Scientists have long posited that water arrived on our planet via ice-filled comets and asteroids, but new research identifies an additional point of origin for the life-sustaining liquid: solar nebula, or clouds of gas and dust lingering in the universe following the sun’s formation.

The chemical formula behind water is deceptively simple. Take two parts hydrogen and one part oxygen, then combine into a molecule bearing a distinct resemblance to Mickey Mouse. “Because … oxygen is abundant,” Steven Desch, study co-author and astrophysicist at Arizona State University, explains in a statement, “any source of hydrogen could have served as the origins of Earth’s water.”

As Chelsea Gohd writes for Discover magazine, hydrogen gas held within the solar nebula was incorporated into planets’ interiors during their formation. Although much of this hydrogen remains trapped in our planet’s core, the team’s analysis suggests that a small portion managed to escape, eventually contributing the building blocks of one out of every 100 water molecules found on Earth, according to the new study published in the Journal of Geophysical Research: Planets.

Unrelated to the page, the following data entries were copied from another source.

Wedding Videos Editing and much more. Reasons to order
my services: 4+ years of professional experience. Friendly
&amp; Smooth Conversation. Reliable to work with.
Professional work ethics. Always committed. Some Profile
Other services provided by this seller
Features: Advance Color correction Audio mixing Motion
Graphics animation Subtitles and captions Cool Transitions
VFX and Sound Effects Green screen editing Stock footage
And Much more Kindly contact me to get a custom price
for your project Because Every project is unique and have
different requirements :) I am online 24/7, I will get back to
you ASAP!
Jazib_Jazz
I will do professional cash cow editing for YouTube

Until now, researchers citing the two most commonly accepted sources of water—asteroids and comets—based their assessments on ocean water and asteroids’ chemical signatures, which contain similar ratios of deuterium, a heavy hydrogen isotope, and normal hydrogen. But as Nick Carne reports for Cosmos, samples collected from deep within the Earth’s interior, near the boundary between the core and mantle, exhibit lower levels of deuterium, pointing toward the gas’ non-asteroidal origins.

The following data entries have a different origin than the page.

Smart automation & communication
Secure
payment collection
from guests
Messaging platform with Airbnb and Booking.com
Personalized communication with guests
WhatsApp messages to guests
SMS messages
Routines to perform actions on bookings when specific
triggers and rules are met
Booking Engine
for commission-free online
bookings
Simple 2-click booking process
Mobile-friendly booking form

“Earth must have started with some extra source of hydrogen that has lower deuterium-to-hydrogen than asteroids,” Desch tells Popular Science’s Neel V. Patel. “The only possible source is solar nebula gas.”

According to Patel, the scientists’ leading theory surrounds early interactions between water-logged asteroids, which crashed into each other to form planetary embryos complete with an external layer of magma, and hydrogen-heavy solar nebula gas. When the solar nebula encountered these burgeoning planets’ magma, it began creating an atmosphere, sending dissolved hydrogen beyond the magma to the embryos’ interior. Thanks to a process known as isotopic fractionation, normal hydrogen kept moving deep into the core, while the deuterium isotopes remained in the mantle. Continued merging with smaller embryos and other celestial bodies eventually enabled Earth to gain enough water and mass to reach its final size.

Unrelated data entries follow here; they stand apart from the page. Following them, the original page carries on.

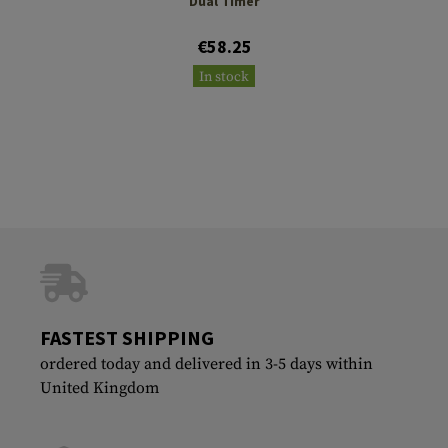
Dual Timer
€58.25
In stock
FASTEST SHIPPING
ordered today and delivered in 3-5 days within
United Kingdom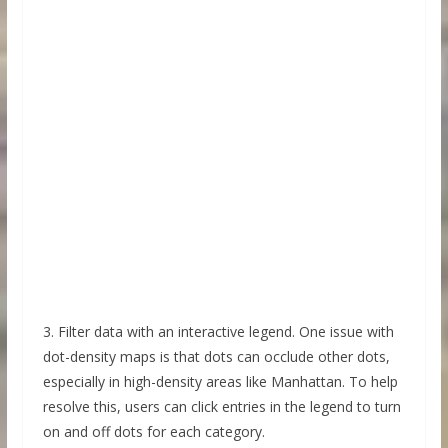
3. Filter data with an interactive legend. One issue with
dot-density maps is that dots can occlude other dots,
especially in high-density areas like Manhattan. To help
resolve this, users can click entries in the legend to turn
on and off dots for each category.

These asteroid impacts generated the majority of the planet’s water, Mindy Weisberger reports for Live Science, but a small portion—relatively speaking, as the quantity of water nestled within Earth is actually high enough to form several oceans—found close to the core appears to originate from the hydrogen produced by the solar nebula.

Desch tells Popular Science that the team’s findings could help scientists better explore the habitability of other worlds.

“Even planets that form far away from sources of water-rich asteroids may still have water,” he says. “Not as much as Earth, perhaps, but there is a floor of about 0.1 to 0.2 oceans' worth of hydrogen [applicable to Venus and many other exoplanets]. To the extent the model is verified, it strongly supports the idea of rapid planetary growth.”